La rumba naît dans les années 1920-30 dans les quartiers plus populaires des villes portuaires comme La Havane ou Matanzas. Le mot rumba lui-même signifie "fête", "réunion", il a la même origine bantue que d'autres mots comme "macumba", "tumba", etc. C'est une sorte d'évolution profane de la musique liturgique Yoruba, avec toujours comme constante de mêler danse musique (percussion) et chant. Elle n'est pourtant pas exclusivement africaine, puisque le contexte dans lequel elle s'est développé est un milieux tout simplement très modeste dans des quartiers oú vivaient bien sûr plutôt des noirs, mais aussi des blancs. Ces quartiers se trouvaient le plus souvent proche du port, source de travail en temps que manœuvres pour bon nombre de leurs habitants.

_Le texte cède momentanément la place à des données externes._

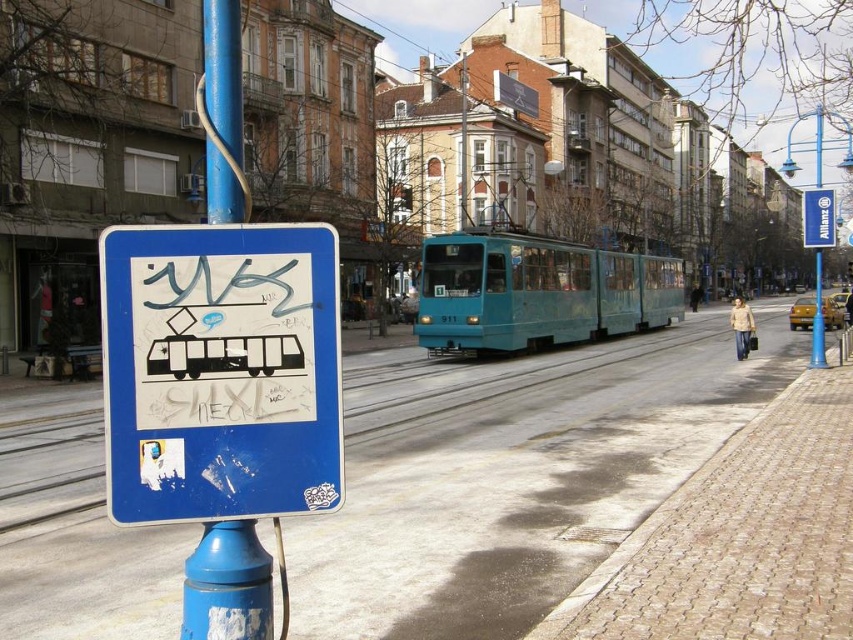
You are standing at the center of the image and want to walk to the brick pavement at lower right. Which direction should you move relative to your current position?

To reach the brick pavement at lower right from the center of the image, you should move towards the lower right direction since its 2D location is at point (515, 474).

You are a delivery person who needs to read the tram number on the light blue tram in the middle ground. However, you are currently standing behind the blue plastic sign at left and the blue plastic sign at upper center. Which sign is blocking your view more because it is larger?

The blue plastic sign at upper center is larger than the blue plastic sign at left, so it is blocking your view more.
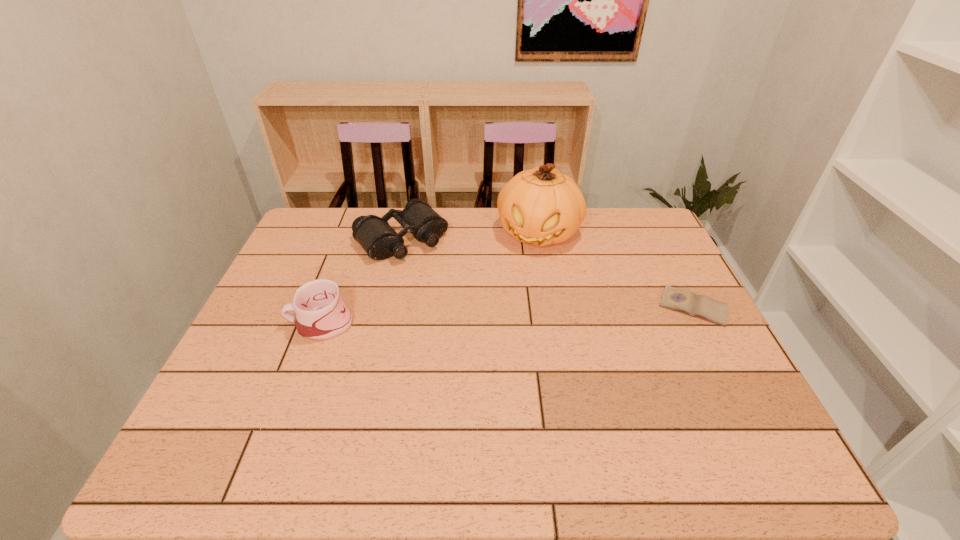
Find the location of a particular element. This screenshot has height=540, width=960. mug is located at coordinates (321, 314).

The image size is (960, 540). What are the coordinates of `the shortest object` in the screenshot? It's located at (686, 301).

Locate an element on the screen. Image resolution: width=960 pixels, height=540 pixels. the rightmost object is located at coordinates (686, 301).

Where is `binoculars`? The height and width of the screenshot is (540, 960). binoculars is located at coordinates (380, 241).

Locate an element on the screen. The image size is (960, 540). the second object from right to left is located at coordinates (540, 206).

Find the location of a particular element. This screenshot has height=540, width=960. pumpkin is located at coordinates (540, 206).

Find the location of `vacant space located on the front of the diary`. vacant space located on the front of the diary is located at coordinates (721, 361).

At what (x,y) coordinates should I click in order to perform the action: click on vacant space located 0.250m through the eyepieces of the binoculars. Please return your answer as a coordinate pair (x, y). Looking at the image, I should click on 469,310.

Locate an element on the screen. This screenshot has width=960, height=540. vacant space located 0.260m through the eyepieces of the binoculars is located at coordinates (472, 312).

The image size is (960, 540). What are the coordinates of `vacant space located through the eyepieces of the binoculars` in the screenshot? It's located at (487, 328).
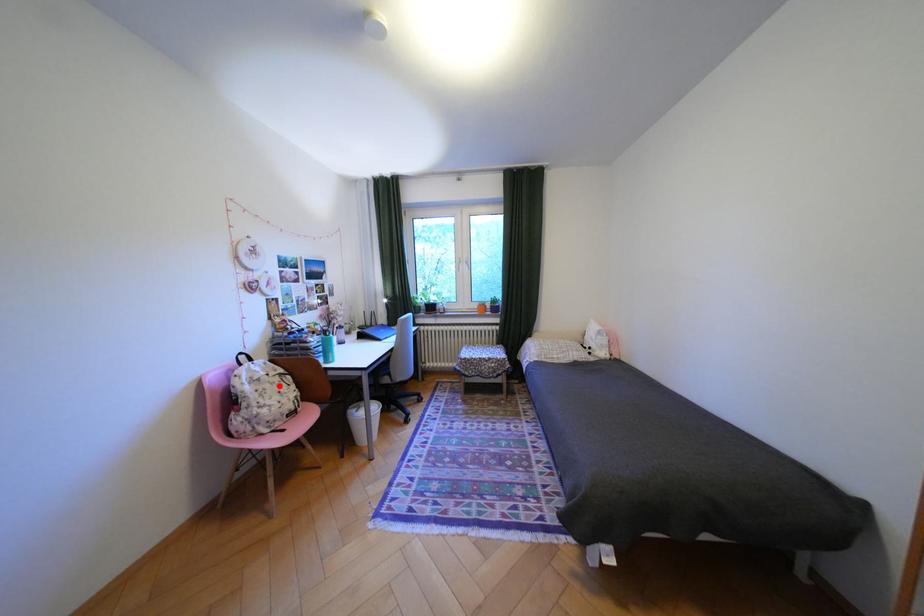
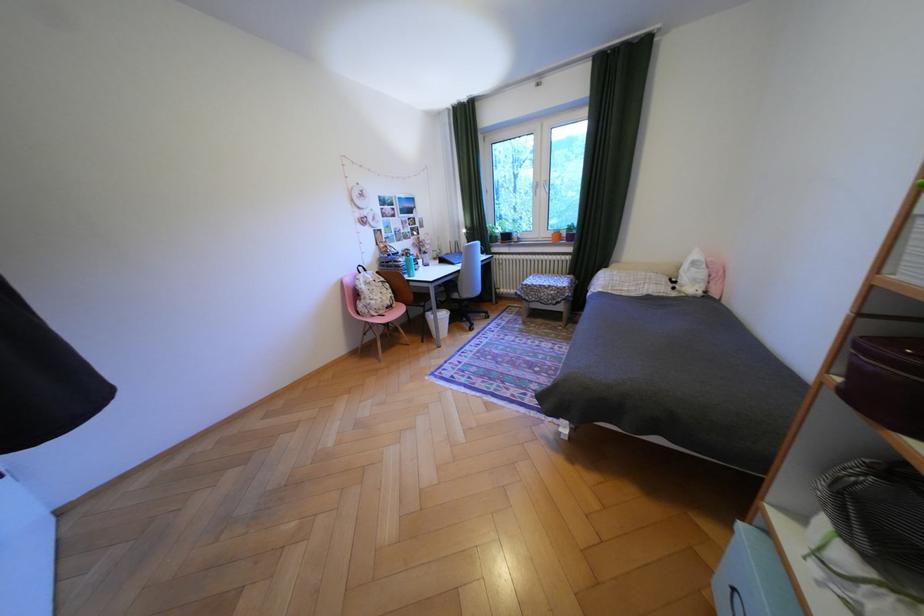
Find the pixel in the second image that matches the highlighted location in the first image.

(386, 288)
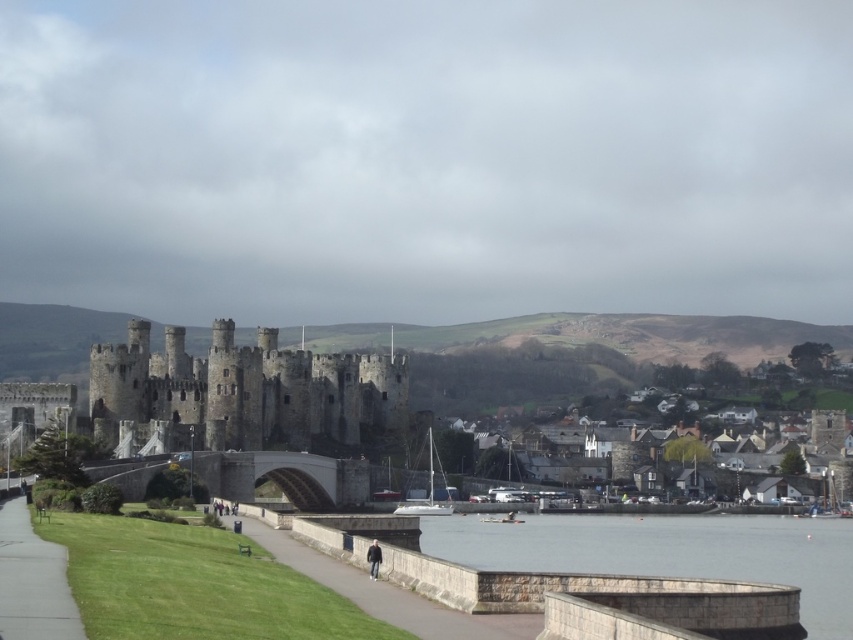
You are a tourist standing on the pathway near the dark gray jacket at lower center. You want to take a photo of the dark gray stone castle at center. Which direction should you face to capture the castle in your shot?

You should face towards the left side, as the dark gray stone castle at center is positioned on the left side of the dark gray jacket at lower center, which is where you are standing.

You are standing at the viewpoint where the image was taken, looking at Conwy Castle. There are two points marked in the scene. Which of the two points, point (326, 557) or point (374, 548), is closer to you?

Point (326, 557) is closer to you because it is further to the viewer than point (374, 548).

You are a tourist standing on the gray concrete path at lower center, looking towards the dark gray stone castle at center. Which object is closer to you?

The gray concrete path at lower center is closer to you since you are standing on it, while the dark gray stone castle at center is further away.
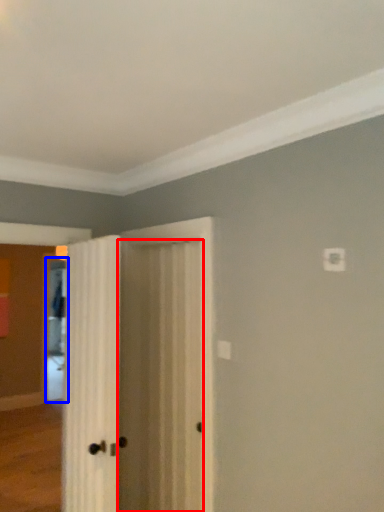
Question: Which of the following is the closest to the observer, door (highlighted by a red box) or screen door (highlighted by a blue box)?

Choices:
 (A) door
 (B) screen door

Answer: (A)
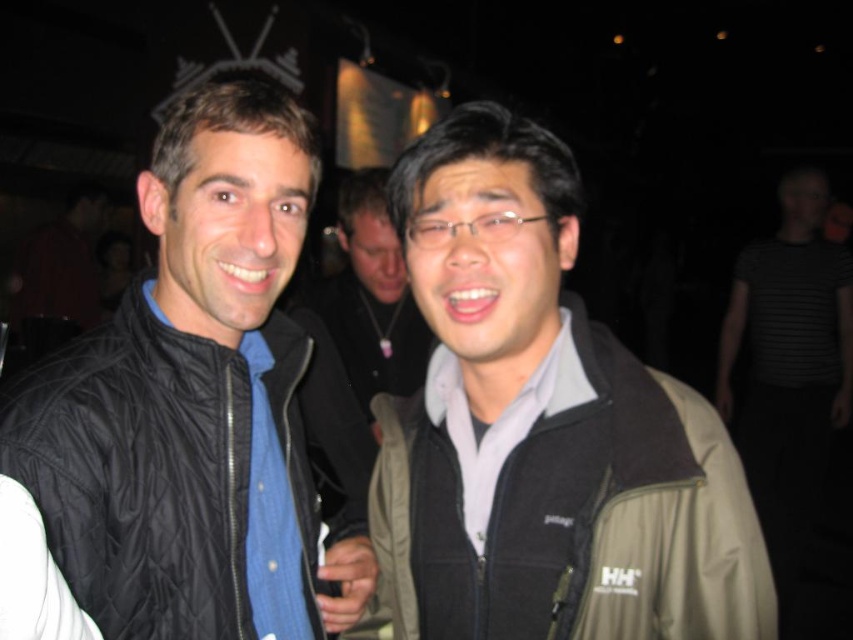
You are at the point labeled point (221, 136) and want to walk to the point labeled point (808, 449). Which direction should you move to get closer to your destination?

To move from point (221, 136) to point (808, 449), you should move towards the right and downward since point (808, 449) is located to the right and below point (221, 136).

You are a photographer at a social event. You want to take a group photo of the black striped shirt at right and matte gray jacket at center. The minimum distance required between subjects for your camera to focus properly is 8 feet. Can you take the photo with them standing as they are?

The distance between the black striped shirt at right and matte gray jacket at center is 7.31 feet, which is less than the required 8 feet. Therefore, the camera may not focus properly, so it is not advisable to take the photo with them in their current positions.

In the scene shown: You are a photographer trying to capture a clear shot of the black quilted vest at left. Based on its position, what are the coordinates you should focus on?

On retrouve d'ailleurs une forte influence "portuaire" dans les instruments utilisés basiquement dans la rumba, puisqu'on y retrouve entre autre les "cajones" qui n'étaient autres que des caisses pour la morue, dont le bois produisait un bon son en plus de servir de tabouret. Les claves étaient faites du même bois dur dont on se servait pour faire les chevilles des bateaux en bois de l'époque. Les fête avaient lieux dans la plupart des cas dans des "solares", sortes d'hôtels dortoirs avec des rangées de chambres n'ayant qu'un seul bain collectif à chaque étage, oú vivaient les couches les plus pauvres de la population. Ces immeubles avaient des cours centrales oú les gens se réunissaient certains soir pour "faire la rumba". Il faut noter le caractère social de ce phénomène qui permettait au pauvres de se réunir, de danser et boire en se moquant un peu de tous les voisins en chantant. Cela pemettait également aux couples de se rencontrer, mais d'une manière beaucoup moins passive et annonyme que les discothèques d'aujourd'hui. Le fait pour plusieurs hommes par exemple de devoir se "jouter" en publique au moyen de rimmes improvisées pour attirer une jeune fille avait bien sûr un aspect compétitif qui, vu l'esprit macho du cubain, fît évoluer rapidement les techniques aussi bien de chant, de danse oú de percussion.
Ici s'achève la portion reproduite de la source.